EXERCISE BRIEF: Where the word "Cejrowski" appears in a line below, copy the whole line.

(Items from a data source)
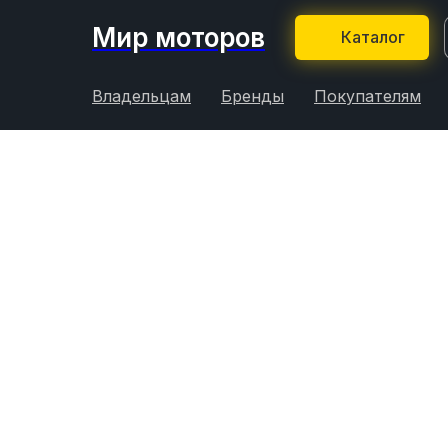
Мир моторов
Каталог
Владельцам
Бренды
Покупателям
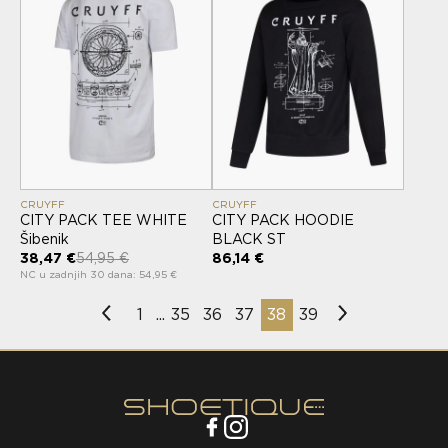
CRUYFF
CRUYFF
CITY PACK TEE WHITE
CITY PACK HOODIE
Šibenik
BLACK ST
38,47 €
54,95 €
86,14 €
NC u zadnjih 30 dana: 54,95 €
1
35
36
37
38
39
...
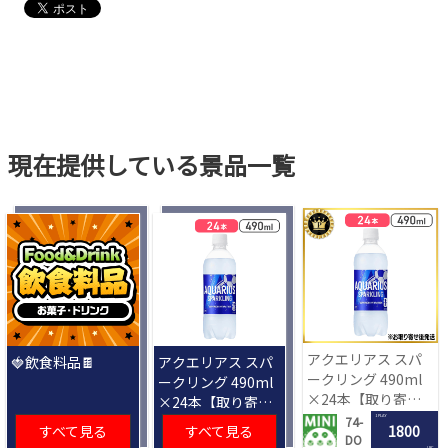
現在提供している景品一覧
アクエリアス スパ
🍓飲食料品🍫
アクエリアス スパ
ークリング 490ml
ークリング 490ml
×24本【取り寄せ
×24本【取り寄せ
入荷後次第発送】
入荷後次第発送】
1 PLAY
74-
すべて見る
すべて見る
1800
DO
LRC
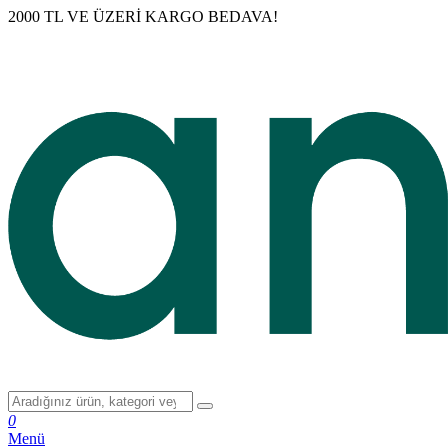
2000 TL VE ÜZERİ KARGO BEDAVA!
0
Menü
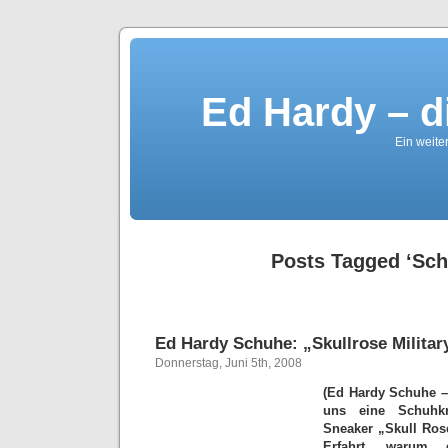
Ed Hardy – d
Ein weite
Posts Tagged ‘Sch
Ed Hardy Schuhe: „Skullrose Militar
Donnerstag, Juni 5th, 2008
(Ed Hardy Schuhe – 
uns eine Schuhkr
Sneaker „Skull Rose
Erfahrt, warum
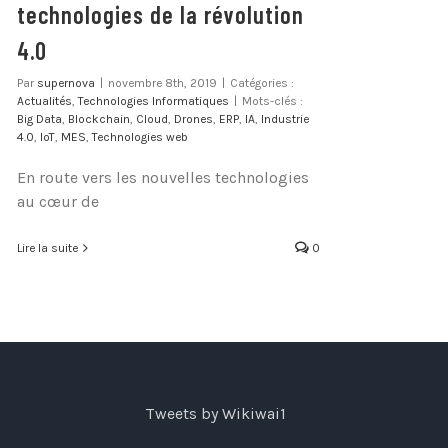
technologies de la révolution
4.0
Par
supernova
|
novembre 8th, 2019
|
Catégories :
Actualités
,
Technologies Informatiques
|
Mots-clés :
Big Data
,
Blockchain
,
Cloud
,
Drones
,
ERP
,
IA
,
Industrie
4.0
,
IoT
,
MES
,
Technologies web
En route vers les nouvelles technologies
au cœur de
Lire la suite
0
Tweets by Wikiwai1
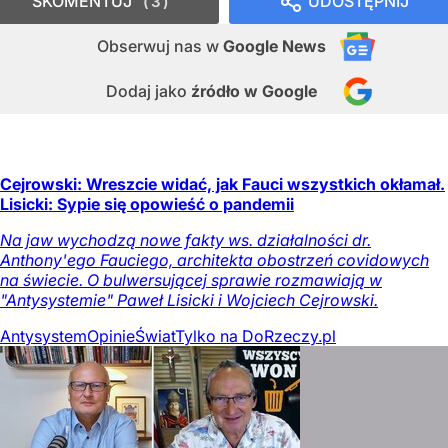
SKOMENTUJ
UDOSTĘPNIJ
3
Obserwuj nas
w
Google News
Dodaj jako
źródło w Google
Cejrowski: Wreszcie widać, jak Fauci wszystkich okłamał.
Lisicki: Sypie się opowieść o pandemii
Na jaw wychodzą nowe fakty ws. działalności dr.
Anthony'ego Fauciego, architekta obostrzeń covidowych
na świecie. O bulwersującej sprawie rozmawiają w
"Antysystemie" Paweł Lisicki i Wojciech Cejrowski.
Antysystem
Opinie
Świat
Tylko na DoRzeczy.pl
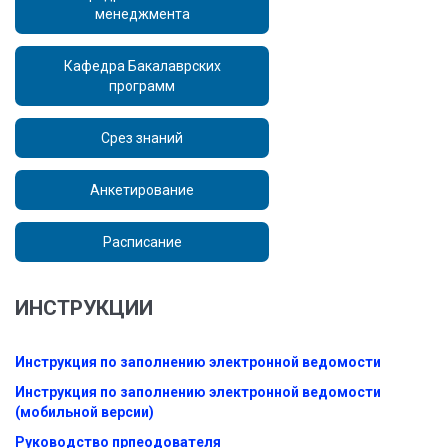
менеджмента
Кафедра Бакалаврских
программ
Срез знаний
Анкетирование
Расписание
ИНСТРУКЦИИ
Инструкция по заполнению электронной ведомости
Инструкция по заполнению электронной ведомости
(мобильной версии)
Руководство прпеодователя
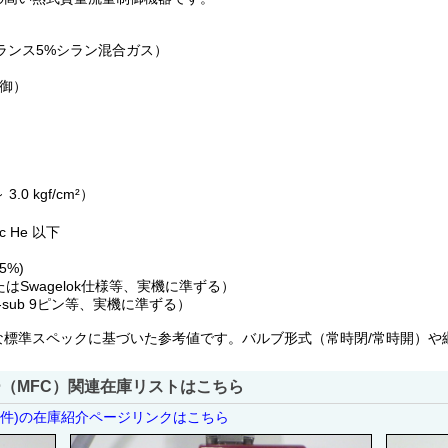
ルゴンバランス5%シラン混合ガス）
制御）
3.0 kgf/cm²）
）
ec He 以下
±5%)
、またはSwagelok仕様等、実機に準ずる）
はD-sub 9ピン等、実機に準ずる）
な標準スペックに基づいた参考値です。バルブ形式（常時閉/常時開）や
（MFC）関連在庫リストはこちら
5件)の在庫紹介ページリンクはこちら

OUTPUT FOR THIS TASK:
Cejrowski: Wreszcie widać, jak Fauci wszystkich okłamał.
"Antysystemie" Paweł Lisicki i Wojciech Cejrowski.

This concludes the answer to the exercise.